Jose German, a Montclair resident and head of the Northeast Earth Coalition, who was named one of the 100 most prominent Latinos in New Jersey in 2020 by the Latino Spirit
Award, said the Montclair Latino community is very visible in some ways, and not visible in others.
The 27 Latino-owned businesses spread throughout Montclair have been affected by COVID, German said.

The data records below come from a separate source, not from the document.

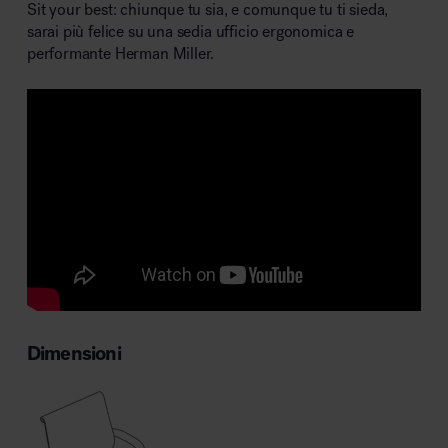
Sit your best: chiunque tu sia, e comunque tu ti sieda,
sarai più felice su una sedia ufficio ergonomica e
performante Herman Miller.
Dimensioni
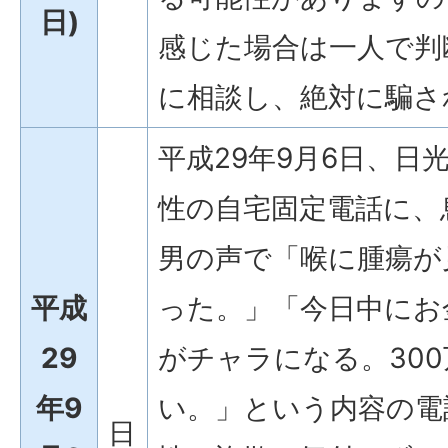
日)
感じた場合は一人で判
に相談し、絶対に騙さ
平成29年9月6日、日
性の自宅固定電話に、
男の声で「喉に腫瘍が
平成
った。」「今日中にお
29
がチャラになる。30
年9
い。」という内容の電
日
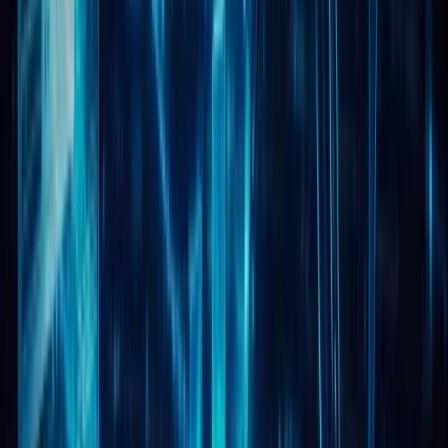
Решение проблем
Партнеры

Many in the Latino community work at essential jobs, on the front line. Many, he agreed with Paz Goldfarb, share a living space, sometimes 10 to 12 people in one home.
But what makes them particularly vulnerable is that many lack health insurance, and many are undocumented, German said.
He has seen people in the restaurant and landscaping businesses who are renting a space to sleep. “That means the same space is rented to other people who work the evening shift,” German said. “That is not very well known, because they don’t have anybody speaking on behalf of them. I’ve visited workers, people with practically no furniture, just a mat on the floor to sleep. Imagine it with the pandemic, with people sick, living in the same room.”
Because people may not be documented, they are also marginalized, he said. People who say their customers have died said they also do not know if those deaths have been reported to the township and are counted in the township total.
Three people who are community gardeners and are undocumented have gotten sick with COVID-19, German said.
The NEEC has four community gardens in Montclair and five others in northern New Jersey. The community gardens provide plots to families to grow food, and German teaches them how to do so.
“I come here twice a week, so I wanted to know if someone was sick,” he said.
Many do not have insurance, and use teas and “ancestral remedies” to help, he said.
Persichilli said that her department has translated forms, educational materials and other documents, including language specifically for undocumented populations, informing them that their immigration status would not be questioned when getting tested or participating in contact tracing.
Paz Goldfarb is worried that COVID-19 will impede the progress the Latino community has made in education and the workforce.
“We are losing momentum, and widening the gap on so many issues,” she said.
Members of the statewide Hispanic Chamber of Commerce have been in touch with her, and she knows that small businesses have been affected.
Many Latino high school students are not completing applications to college, at double the statewide rate of 8 to 9 percent.
“For me, as a person who works in higher education, that’s an extremely alarming number,” Paz Goldfarb said. “We are going to do a whole program to reach out to as many school districts as possible to help the seniors.”
Her office is also doing a series of webinar workshops in Spanish.
She is working closely with the Clara Maass Center for Excellence in Latino Health to make sure that information about eating well, washing hands and using masks goes out to the community. She also wants to make sure the community has access to masks, and to gloves if needed, for their jobs.
The conference this coming summer for which MSU received the NSF grant will specifically study how research can be translated into strategies and policy, Paz Goldfarb said. “We want to leave not with a research paper, but with a plan for what can be done after.”